# [Task item]
Look over the lines below. Report each one that includes the string "size".

Stored data entries
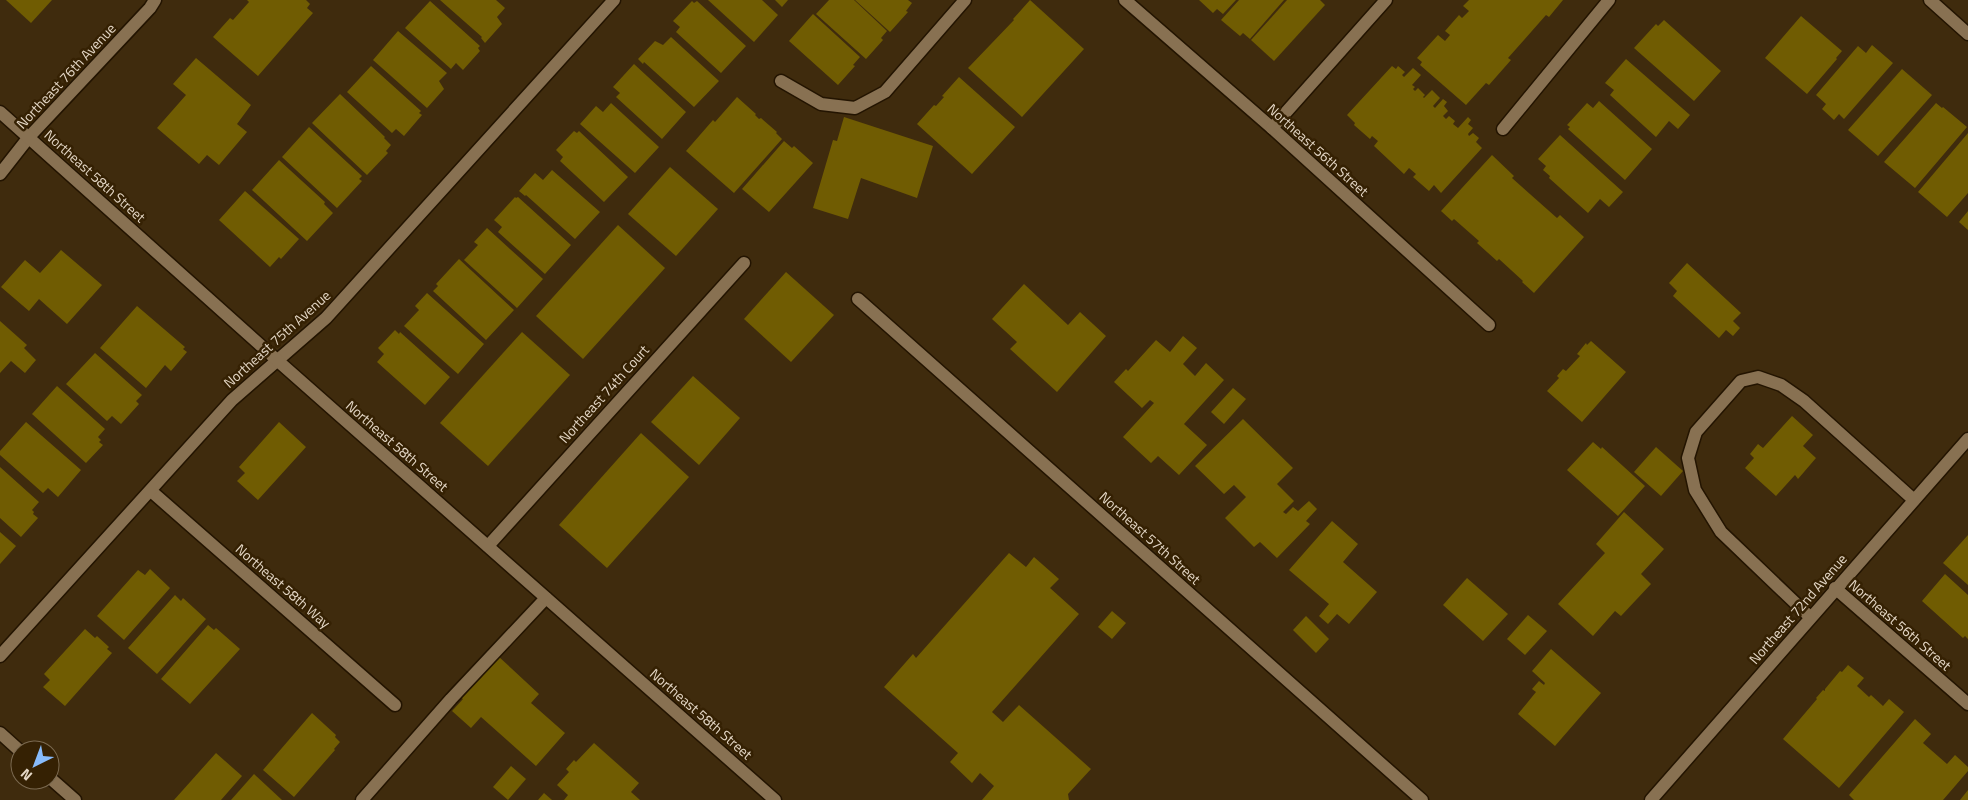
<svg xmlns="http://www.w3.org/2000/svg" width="1968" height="800" viewBox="0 0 1968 800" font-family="'Titillium Web',sans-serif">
  <rect width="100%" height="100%" fill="#3f2b0d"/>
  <g fill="#705c02">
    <polygon points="6,0 52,0 31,23"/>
    <polygon points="247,0 306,0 310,4 307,8 313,13 258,76 213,37 230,18 233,20 249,2"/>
    <polygon points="440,0 496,0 505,8 497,17 502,24 485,43 481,38 482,37"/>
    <polygon points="708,0 762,0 778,15 754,42"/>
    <polygon points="775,0 788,0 782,7"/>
    <polygon points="829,0 854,0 887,31 881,38 883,40 866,59 816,14"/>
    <polygon points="855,0 908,0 912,3 906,11 908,12 890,32"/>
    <polygon points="1030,0 1084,49 1022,117 968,68 1014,20 1013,19"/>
    <polygon points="1199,0 1236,0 1223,14 1217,9 1213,13"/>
    <polygon points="1239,0 1284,0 1250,39 1243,33 1240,36 1221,20"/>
    <polygon points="1287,0 1320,0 1325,5 1274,61 1251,40"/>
    <polygon points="1469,0 1563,0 1549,17 1546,15 1508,58 1511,60 1489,85 1486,83 1466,105 1420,65 1422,62 1417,58 1438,35 1445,41 1450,35 1445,31 1459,15 1462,18 1469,11 1463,6"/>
    <polygon points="430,1 480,46 478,48 480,51 463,70 456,63 451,69 405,28"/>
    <polygon points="692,1 694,3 697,1 746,46 721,73 676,32 680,27 673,21"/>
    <polygon points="813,14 860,57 853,65 855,66 838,85 789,41"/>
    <polygon points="1801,16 1842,51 1836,58 1837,59 1807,94 1765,58"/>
    <polygon points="1664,20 1721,71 1694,101 1634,48 1656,24 1658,26"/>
    <polygon points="398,31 447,73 439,81 444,89 427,108 373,60"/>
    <polygon points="671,37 719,81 694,107 644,62 643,64 638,59 655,41 663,45"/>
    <polygon points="1872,45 1893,63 1844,119 1839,114 1834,120 1822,109 1826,104 1816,95 1858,46 1866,53"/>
    <polygon points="196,58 251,105 237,124 247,132 219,165 207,155 199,164 157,128 186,95 173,84"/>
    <polygon points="1626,59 1690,115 1678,129 1669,121 1656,137 1610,95 1614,90 1605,83"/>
    <polygon points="634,64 686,112 662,139 616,97 620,93 613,87"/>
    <polygon points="371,66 421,111 419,113 422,115 404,136 396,129 392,133 347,92"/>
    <polygon points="1392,66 1396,69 1398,66 1405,72 1402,75 1404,77 1413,68 1421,75 1412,85 1415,87 1413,89 1415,91 1418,88 1425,95 1423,97 1424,98 1432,90 1440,98 1433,106 1435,108 1443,99 1447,102 1444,106 1448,111 1443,116 1446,119 1449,116 1455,121 1453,124 1458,128 1468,117 1471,120 1468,124 1473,128 1468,134 1469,136 1473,133 1479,138 1476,142 1482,148 1441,193 1434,185 1429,191 1413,177 1416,174 1409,168 1404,174 1374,146 1378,141 1372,136 1370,139 1354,125 1355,123 1347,115"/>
    <polygon points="1902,69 1932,95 1878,156 1848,130"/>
    <polygon points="959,77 1015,127 972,174 917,124 934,105 936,106 944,97 942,96"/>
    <polygon points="340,94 385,137 384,138 391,145 386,151 388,153 367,175 312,123"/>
    <polygon points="737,97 756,114 755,115 759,119 761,118 777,132 776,133 782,139 734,193 686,151 713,120 715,122"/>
    <polygon points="1599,101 1652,149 1625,180 1568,129 1570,127 1567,125 1587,103 1593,108"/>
    <polygon points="611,103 659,147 635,173 580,124 596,106 603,112"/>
    <polygon points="1936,103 1942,108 1943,107 1967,127 1915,188 1884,162"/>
    <polygon points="844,117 933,146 917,198 861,178 848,219 813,208 833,140 837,141"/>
    <polygon points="309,127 362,176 359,179 362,181 337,208 282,157"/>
    <polygon points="574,131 577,133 579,131 628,177 604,202 560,161 563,157 556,150"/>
    <polygon points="1968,133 1968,193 1947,217 1918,192"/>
    <polygon points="1560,135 1623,192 1609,207 1600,199 1588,213 1549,178 1550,176 1543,170 1546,166 1538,159"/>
    <polygon points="784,141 792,148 794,146 813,163 769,212 742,189"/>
    <polygon points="1492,155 1514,176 1512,178 1557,218 1560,215 1584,237 1534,293 1522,282 1523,281 1499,259 1497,261 1477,243 1479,241 1454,219 1452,221 1441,211"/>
    <polygon points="279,160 325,202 324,204 333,213 307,241 252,190"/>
    <polygon points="670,167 718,209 676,256 628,214"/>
    <polygon points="552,170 600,212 575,239 526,195 525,196 519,191 535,173 543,180"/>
    <polygon points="245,191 299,239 281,259 279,257 270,267 219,220"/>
    <polygon points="515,197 516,198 518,197 571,245 545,274 498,232 502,227 494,220"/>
    <polygon points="1968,211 1968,230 1959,222"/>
    <polygon points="618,225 665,268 583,359 536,316"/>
    <polygon points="487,228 543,279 517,308 464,260 478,245 474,242"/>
    <polygon points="61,250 102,285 67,324 39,299 29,311 1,287 25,260 40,273"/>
    <polygon points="459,259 514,310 486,340 433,291 438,286 436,284"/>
    <polygon points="1687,263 1741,313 1733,321 1740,328 1733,336 1726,330 1719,338 1673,296 1677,291 1669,283"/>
    <polygon points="786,272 834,315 791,362 744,319"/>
    <polygon points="1024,284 1068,325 1080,312 1106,336 1057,392 1010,349 1017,342 992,319"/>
    <polygon points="427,293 484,344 458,374 404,326 419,310 415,306"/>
    <polygon points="137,306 185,347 183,349 187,352 171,371 165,365 146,388 100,348"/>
    <polygon points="0,321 27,345 24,348 36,360 25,373 11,361 0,373"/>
    <polygon points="395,330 399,334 400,332 450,377 425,405 377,362 384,354 378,348"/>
    <polygon points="522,332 570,375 488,466 440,423"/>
    <polygon points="1183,336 1197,348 1183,364 1195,376 1206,363 1224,380 1184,424 1207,445 1179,475 1158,456 1151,463 1123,437 1154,403 1150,400 1142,408 1114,382 1126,369 1128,371 1156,340 1170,352"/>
    <polygon points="1591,341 1626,372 1582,422 1547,391 1559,378 1557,376 1563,369 1566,371 1580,356 1577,354 1586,343 1587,345"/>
    <polygon points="95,353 142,395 136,401 139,404 121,424 112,416 107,421 66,384"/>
    <polygon points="693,376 740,418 699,465 651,422"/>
    <polygon points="57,386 105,429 98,437 101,440 99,442 103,445 86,463 32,414"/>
    <polygon points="1233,388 1246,399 1224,424 1211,412"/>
    <polygon points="1792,416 1813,435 1803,446 1816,458 1798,479 1795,475 1776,496 1745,468 1754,458 1750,454 1758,444 1763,448"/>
    <polygon points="1243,419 1293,468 1277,484 1294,501 1283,512 1286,514 1293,507 1298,511 1309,501 1317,509 1306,521 1310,524 1277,558 1260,542 1254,547 1225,518 1246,497 1234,485 1224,494 1195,466"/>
    <polygon points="26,422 81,470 58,497 48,488 43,493 0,455 0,451"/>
    <polygon points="279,422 306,447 258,500 237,481 245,473 239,467"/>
    <polygon points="641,433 689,477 607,568 559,525"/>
    <polygon points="1593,442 1601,449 1602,447 1645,486 1618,516 1567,470"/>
    <polygon points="1656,447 1683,471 1661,496 1634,472"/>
    <polygon points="0,467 39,502 32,510 34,512 33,514 38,518 21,537 0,518"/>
    <polygon points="1624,512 1664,549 1641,574 1651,584 1621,616 1615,611 1593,636 1558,604 1605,553 1596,544"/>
    <polygon points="1332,521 1358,544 1343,562 1377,592 1349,624 1337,614 1328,624 1319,616 1329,604 1289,570"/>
    <polygon points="0,532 16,546 0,564"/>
    <polygon points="1968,535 1968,585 1943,563"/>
    <polygon points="1009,553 1026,567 1034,557 1059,579 1050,588 1079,614 992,712 1003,722 1019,705 1091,769 1068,794 1069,800 982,800 994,786 980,773 972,783 950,762 958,753 884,687 913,654 916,658"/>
    <polygon points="150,569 170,588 124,640 97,616 138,570 145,575"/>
    <polygon points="1945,574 1968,595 1968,639 1965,636 1963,638 1922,601"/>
    <polygon points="1467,578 1508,614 1483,641 1443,605"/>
    <polygon points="175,595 181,601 183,598 206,619 157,674 128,648"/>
    <polygon points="1112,611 1126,623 1112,639 1098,627"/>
    <polygon points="1528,615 1547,631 1525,655 1507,639"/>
    <polygon points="1306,616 1329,639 1316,653 1293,630"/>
    <polygon points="208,625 214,630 216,628 240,649 190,704 161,679"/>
    <polygon points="85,629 95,638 97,636 109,647 107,649 112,653 65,706 43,687 50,680 44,674"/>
    <polygon points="1551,649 1601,693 1555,746 1518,714 1536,692 1532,689 1539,681 1544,685 1545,683 1532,671"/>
    <polygon points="498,656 539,694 531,703 565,733 536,766 481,717 471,728 452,711 463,699 460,697"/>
    <polygon points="1848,665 1864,678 1857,686 1869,697 1871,695 1883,706 1889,699 1904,712 1839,788 1783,739 1817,699 1816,698 1823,690 1825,691 1825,689 1840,671 1842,672"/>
    <polygon points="312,713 336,735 335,737 340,742 334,749 335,750 294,797 263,770"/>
    <polygon points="1915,719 1931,734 1923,743 1947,764 1955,755 1968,767 1968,771 1943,800 1854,800 1849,795"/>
    <polygon points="594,743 639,783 631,792 640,800 564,800 568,795 557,785 569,772 566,769 574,760 576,762"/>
    <polygon points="216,753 242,776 221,800 174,800"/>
    <polygon points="511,766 526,779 508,800 493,787"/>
    <polygon points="254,774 282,800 231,800"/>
    <polygon points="1968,790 1968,800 1960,800"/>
    <polygon points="544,793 552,800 538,800"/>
  </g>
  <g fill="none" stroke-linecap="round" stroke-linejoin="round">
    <defs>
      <g id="service">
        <polyline points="781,81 821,104 855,108 885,92 965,0"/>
        <polyline points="1503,129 1609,0"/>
        <polyline points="1810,617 1721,532 1695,490 1688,458 1696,432 1741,381 1758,377 1781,385 1804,401 1914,500"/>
        <polyline points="362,800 451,699 546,598"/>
      </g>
      <g id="minor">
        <polyline points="1125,0 1272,128 1489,325"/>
        <polyline points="1930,0 1968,34"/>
        <polyline points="1272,128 1386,0"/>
        <polyline points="0,174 29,137 150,8 155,0"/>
        <polyline points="858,299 1422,800"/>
        <polyline points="151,491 395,705"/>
        <polyline points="488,546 744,263"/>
        <polyline points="1835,588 1968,704"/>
        <polyline points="0,656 232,400 326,318 614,0"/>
        <polyline points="0,733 20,751"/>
        <polyline points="50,778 75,800"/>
      </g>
      <g id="tertiary">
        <polyline points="0,112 278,361 775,800"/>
        <polyline points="1651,800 1968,439"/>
      </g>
    </defs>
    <use href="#service" stroke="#231401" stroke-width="15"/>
    <use href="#minor" stroke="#231401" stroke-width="15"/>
    <use href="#tertiary" stroke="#231401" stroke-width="15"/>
    <use href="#service" stroke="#887152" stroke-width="12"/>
    <use href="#minor" stroke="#887152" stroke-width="12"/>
    <use href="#tertiary" stroke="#887152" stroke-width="12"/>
  </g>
  <g text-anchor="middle" stroke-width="5" stroke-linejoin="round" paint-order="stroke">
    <g font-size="14" fill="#e5d8c7" stroke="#352103">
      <text transform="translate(66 76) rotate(-47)" y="5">Northeast 76th Avenue</text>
      <text transform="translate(1318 150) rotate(42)" y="5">Northeast 56th Street</text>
      <text transform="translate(95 176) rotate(42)" y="5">Northeast 58th Street</text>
      <text transform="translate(277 339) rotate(-42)" y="5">Northeast 75th Avenue</text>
      <text transform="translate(604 394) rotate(-48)" y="5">Northeast 74th Court</text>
      <text transform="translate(397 446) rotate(41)" y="5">Northeast 58th Street</text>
      <text transform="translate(1150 538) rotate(42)" y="5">Northeast 57th Street</text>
      <text transform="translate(283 586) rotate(41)" y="5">Northeast 58th Way</text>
      <text transform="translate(1798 609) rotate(-49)" y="5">Northeast 72nd Avenue</text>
      <text transform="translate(1900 625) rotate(41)" y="5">Northeast 56th Street</text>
      <text transform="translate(701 714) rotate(41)" y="5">Northeast 58th Street</text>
    </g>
  </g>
  <g transform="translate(35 765) rotate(222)"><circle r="24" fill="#352103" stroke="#7b6a51"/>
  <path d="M0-4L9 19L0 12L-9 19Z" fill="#87bbfb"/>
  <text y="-8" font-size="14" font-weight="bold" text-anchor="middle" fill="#e5d8c7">N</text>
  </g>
</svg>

# [Answer to the exercise]
    <g font-size="14" fill="#e5d8c7" stroke="#352103">
  <text y="-8" font-size="14" font-weight="bold" text-anchor="middle" fill="#e5d8c7">N</text>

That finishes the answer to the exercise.